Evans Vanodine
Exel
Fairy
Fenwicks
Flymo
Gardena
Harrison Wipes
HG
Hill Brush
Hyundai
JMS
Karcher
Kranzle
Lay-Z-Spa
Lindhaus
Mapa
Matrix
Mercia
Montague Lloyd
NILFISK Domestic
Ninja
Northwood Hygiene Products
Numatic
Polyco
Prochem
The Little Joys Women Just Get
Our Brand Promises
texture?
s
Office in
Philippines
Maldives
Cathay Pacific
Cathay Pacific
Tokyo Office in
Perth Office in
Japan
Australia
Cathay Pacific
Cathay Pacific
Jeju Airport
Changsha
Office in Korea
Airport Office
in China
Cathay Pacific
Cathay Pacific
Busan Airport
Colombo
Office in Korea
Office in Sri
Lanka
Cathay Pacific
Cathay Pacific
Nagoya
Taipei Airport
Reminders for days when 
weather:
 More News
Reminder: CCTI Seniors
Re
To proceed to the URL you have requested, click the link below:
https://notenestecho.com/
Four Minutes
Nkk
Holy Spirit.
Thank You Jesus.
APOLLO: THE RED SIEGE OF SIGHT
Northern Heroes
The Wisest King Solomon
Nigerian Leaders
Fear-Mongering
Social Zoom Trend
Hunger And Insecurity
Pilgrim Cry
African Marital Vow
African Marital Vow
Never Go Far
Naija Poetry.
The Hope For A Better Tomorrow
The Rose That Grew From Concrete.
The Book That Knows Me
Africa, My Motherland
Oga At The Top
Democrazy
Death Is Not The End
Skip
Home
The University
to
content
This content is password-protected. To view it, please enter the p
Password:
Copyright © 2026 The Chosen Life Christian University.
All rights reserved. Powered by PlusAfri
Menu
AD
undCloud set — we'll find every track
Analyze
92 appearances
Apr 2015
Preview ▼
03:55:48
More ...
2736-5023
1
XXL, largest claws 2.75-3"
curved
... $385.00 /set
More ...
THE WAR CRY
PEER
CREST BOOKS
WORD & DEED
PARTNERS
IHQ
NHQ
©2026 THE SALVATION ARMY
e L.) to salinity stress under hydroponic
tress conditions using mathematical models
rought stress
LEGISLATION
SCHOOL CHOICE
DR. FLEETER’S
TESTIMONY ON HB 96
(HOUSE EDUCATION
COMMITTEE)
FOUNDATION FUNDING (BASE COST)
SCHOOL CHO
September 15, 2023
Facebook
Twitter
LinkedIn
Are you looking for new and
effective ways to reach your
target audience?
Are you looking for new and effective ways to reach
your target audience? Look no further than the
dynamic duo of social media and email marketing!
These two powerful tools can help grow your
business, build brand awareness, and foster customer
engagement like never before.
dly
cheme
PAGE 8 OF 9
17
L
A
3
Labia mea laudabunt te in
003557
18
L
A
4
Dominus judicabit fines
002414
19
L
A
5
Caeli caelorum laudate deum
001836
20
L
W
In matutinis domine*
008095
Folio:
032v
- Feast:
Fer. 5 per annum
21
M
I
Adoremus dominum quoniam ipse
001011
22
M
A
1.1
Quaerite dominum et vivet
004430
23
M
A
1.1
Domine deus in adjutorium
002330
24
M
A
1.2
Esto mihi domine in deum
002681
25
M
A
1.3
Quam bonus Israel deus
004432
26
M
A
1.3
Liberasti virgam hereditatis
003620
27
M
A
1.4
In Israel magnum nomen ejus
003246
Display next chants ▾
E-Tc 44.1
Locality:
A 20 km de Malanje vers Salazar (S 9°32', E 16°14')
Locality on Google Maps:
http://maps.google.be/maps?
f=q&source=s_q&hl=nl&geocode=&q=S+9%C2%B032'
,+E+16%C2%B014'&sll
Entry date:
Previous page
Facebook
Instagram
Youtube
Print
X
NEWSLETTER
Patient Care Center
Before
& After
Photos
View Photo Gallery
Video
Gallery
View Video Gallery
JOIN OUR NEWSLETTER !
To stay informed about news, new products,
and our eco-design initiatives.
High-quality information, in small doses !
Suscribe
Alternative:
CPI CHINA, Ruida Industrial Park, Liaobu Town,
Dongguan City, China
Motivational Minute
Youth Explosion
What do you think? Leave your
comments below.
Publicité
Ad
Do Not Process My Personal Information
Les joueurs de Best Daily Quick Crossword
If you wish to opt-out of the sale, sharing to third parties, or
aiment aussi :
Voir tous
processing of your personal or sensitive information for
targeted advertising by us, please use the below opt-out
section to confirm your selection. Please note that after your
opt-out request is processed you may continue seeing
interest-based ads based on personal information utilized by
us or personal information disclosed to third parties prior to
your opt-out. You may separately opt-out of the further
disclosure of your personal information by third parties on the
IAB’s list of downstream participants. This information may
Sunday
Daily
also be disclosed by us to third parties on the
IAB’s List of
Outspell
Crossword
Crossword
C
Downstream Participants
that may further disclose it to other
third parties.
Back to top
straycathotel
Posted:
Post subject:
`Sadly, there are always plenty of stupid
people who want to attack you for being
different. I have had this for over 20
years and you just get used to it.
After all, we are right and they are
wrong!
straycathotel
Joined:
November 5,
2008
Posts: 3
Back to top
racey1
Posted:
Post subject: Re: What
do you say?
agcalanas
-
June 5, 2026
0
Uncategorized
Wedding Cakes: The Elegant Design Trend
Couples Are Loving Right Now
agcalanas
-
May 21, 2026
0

:: Job ::
Search the records above for the word "What", then say how many lines contain it. Give the number alone.

:: Problem solution ::
2